Kenyataan demikian juga muncul di berbagai negara di dunia.
“Upaya mengaitkan agama dengan terorisme itu harus mulai dikoreksi. Hanya dalam konteks Indonesia ditengarai seakan ada skenario karena pada aksi-aksi tertentu, pasca aksi selalu ditemukan dokumen yang berkaitan dengan teologis, yang kemudian mengalihkan perhatian masyarakat dari isu penting lainnya," kata Mu"ti
"Hal seperti itu membuat masyarakat jemu dan bersikap apatis terhadap kasus-kasus radikalisme-terorisme, seperti pada kasus bom bunuh diri di Polsek Astana Anyar."
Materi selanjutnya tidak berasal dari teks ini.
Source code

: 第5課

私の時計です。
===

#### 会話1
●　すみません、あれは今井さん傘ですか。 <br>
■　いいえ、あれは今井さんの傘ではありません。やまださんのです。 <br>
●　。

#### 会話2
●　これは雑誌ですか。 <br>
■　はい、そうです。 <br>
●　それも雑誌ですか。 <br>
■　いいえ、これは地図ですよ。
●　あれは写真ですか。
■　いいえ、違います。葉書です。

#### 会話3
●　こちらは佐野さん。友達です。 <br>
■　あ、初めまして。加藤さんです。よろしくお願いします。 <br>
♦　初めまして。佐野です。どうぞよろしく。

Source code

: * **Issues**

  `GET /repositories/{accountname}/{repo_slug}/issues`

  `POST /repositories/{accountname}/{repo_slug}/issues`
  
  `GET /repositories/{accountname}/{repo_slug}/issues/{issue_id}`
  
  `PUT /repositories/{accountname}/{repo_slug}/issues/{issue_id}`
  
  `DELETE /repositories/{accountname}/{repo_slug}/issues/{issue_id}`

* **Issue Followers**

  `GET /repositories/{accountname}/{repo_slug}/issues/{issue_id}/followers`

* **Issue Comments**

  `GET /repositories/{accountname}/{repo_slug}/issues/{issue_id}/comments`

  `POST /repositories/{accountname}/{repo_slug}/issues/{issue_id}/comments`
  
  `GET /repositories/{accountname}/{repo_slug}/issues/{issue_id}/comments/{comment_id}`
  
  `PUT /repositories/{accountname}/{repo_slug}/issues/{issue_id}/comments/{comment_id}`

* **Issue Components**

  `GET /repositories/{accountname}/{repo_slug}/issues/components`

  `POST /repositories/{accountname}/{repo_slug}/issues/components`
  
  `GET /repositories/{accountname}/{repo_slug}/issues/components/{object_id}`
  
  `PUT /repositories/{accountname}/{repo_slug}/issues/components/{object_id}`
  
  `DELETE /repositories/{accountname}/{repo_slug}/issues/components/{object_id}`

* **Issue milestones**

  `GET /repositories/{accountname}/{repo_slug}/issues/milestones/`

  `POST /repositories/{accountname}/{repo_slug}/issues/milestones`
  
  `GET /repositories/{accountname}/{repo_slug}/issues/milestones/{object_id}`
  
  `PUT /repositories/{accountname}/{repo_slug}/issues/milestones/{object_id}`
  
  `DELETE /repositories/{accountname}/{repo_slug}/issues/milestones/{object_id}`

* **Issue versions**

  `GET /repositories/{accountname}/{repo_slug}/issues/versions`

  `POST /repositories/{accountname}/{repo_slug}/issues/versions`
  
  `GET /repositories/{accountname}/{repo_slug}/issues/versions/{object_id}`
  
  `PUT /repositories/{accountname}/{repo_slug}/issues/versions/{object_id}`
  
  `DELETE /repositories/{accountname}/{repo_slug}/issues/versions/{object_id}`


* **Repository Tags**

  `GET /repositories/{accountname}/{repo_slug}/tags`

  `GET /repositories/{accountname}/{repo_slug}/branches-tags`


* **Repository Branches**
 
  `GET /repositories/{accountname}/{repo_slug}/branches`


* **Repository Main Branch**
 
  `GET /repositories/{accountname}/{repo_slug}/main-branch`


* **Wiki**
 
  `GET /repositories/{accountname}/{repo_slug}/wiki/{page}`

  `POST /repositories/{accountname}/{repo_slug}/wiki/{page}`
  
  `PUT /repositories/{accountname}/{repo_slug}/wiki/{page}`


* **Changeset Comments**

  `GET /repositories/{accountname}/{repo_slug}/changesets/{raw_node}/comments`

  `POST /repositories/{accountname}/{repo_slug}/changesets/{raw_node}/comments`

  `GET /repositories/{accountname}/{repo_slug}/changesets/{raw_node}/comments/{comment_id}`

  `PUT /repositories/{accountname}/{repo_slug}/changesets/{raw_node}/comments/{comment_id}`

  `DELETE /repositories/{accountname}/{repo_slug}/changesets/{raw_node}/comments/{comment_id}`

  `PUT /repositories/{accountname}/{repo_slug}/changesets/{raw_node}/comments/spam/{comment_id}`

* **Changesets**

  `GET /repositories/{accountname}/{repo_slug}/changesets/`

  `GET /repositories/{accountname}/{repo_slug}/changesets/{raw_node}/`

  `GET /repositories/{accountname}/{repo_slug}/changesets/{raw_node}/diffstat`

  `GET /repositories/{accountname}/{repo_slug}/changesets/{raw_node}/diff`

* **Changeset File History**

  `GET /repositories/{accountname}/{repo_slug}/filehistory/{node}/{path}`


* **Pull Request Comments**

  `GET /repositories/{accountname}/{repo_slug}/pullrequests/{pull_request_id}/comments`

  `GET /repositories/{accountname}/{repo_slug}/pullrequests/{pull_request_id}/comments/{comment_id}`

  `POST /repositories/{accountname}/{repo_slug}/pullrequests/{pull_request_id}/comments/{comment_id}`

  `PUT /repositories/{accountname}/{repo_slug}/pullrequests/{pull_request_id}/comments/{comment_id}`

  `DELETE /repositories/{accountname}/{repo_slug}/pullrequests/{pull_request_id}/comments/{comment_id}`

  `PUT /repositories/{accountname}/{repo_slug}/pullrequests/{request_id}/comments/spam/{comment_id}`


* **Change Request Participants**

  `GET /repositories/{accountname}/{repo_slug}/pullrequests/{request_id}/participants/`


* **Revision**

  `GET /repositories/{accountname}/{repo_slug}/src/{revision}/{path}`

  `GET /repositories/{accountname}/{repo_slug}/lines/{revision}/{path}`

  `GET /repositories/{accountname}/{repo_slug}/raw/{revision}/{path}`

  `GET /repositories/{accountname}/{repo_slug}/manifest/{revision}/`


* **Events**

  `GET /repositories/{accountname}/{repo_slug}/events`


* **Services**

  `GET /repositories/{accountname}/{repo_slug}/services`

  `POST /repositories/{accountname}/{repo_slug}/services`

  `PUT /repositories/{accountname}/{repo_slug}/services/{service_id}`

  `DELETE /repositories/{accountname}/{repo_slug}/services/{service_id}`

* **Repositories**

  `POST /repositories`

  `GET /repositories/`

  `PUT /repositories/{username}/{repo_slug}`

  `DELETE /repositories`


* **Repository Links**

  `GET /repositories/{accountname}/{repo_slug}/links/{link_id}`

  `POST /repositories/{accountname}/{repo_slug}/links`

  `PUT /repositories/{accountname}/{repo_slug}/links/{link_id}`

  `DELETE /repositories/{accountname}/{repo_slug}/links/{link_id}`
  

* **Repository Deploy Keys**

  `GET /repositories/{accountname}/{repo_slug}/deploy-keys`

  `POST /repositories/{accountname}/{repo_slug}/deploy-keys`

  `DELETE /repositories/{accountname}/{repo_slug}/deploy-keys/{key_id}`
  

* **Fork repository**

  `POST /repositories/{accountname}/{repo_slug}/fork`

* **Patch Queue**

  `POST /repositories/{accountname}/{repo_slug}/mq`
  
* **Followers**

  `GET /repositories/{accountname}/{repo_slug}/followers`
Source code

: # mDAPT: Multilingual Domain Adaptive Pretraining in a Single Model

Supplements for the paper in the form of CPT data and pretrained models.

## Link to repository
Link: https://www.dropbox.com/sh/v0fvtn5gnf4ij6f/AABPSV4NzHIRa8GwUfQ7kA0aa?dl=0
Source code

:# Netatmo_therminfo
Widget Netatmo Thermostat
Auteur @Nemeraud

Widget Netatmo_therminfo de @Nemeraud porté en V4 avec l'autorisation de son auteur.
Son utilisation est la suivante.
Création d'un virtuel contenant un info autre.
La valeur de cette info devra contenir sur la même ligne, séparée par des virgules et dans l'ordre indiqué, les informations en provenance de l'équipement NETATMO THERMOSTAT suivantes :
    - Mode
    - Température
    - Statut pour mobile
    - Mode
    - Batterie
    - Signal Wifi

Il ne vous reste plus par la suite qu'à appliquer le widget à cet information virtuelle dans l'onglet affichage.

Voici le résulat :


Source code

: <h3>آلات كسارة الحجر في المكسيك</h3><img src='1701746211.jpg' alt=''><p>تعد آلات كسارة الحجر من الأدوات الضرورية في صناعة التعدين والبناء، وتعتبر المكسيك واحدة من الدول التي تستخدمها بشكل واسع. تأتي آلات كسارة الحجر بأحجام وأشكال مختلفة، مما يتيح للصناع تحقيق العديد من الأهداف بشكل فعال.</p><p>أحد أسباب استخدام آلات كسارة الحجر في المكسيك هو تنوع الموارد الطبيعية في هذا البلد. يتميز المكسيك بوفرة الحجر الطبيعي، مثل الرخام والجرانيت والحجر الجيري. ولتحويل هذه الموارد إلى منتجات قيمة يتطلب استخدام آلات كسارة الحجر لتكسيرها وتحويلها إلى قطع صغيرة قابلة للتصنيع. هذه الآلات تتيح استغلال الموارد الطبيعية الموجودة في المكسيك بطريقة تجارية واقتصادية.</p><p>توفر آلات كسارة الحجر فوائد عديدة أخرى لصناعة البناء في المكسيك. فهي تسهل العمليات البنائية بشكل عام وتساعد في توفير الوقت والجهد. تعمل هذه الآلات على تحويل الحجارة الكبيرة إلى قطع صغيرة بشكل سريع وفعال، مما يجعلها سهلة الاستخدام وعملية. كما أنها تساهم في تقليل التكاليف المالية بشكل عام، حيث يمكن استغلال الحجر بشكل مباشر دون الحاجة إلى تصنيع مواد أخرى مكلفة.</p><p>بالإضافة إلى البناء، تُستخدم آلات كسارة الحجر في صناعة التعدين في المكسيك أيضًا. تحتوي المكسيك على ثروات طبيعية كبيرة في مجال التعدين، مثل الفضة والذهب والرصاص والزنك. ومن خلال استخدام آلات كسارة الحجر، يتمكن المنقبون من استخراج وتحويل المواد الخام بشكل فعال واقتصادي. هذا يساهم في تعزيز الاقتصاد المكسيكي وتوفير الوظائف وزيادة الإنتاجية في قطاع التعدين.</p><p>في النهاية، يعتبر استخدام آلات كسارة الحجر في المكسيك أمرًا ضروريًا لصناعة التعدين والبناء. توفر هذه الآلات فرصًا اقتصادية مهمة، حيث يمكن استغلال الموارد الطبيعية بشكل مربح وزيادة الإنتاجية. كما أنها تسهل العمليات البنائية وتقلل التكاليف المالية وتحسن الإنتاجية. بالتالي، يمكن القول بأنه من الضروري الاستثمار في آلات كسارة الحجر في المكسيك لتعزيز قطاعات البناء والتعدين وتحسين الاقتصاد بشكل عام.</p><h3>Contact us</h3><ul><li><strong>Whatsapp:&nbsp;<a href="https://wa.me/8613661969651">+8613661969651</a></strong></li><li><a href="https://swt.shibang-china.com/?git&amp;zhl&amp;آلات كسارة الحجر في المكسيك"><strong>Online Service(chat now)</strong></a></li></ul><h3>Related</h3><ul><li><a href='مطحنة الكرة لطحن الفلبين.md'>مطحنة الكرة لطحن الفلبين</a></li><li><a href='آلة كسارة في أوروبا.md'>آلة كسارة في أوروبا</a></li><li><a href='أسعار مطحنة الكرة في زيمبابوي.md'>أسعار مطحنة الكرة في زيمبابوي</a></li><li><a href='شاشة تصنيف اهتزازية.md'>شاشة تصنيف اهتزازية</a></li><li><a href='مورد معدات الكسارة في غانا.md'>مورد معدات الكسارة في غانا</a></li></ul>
"Tidak muncul rasa kepanikan yang dahsyat atas kasus tersebut,” ujar Mu"ti.
Oleh sebab itu, Mu'ti mengimbau agar penanganan tindakan radikalisme-terorisme perlu diubah menjadi pendekatan semesta, yang lebih partisipastif melibatkan seluruh lapisan masyarakat dan sifatnya persuasif, tidak selalu harus mengikuti pola militeristik.
Diketahui, Indonesia beberapa kali diguncang aksi radikalisme-terorisme, yang dilakukan jaringan kelompok berbalut ideologi agama maupun perorangan atau lone-wolf, seperti yang terjadi di Polsek Astana Anyar, Bandung, Jawa Barat baru-baru ini oleh seorang mantan napiter.
Sementara itu, pemerhati isu strategi dan politik global, Imron Cotan menjelaskan, akibat penyerangan Twin Tower tahun 2001 di Amerika Serikat membentuk perspektif yang mengkaitkan Islam dengan radikalisme-terorisme.
“Terorisme itu sebenarnya tidak spesifik Islam, namun akibat peristiwa Twin Tower itu seolah-olah Islam saja yang dikaitkan dengan radikalisme-terorisme."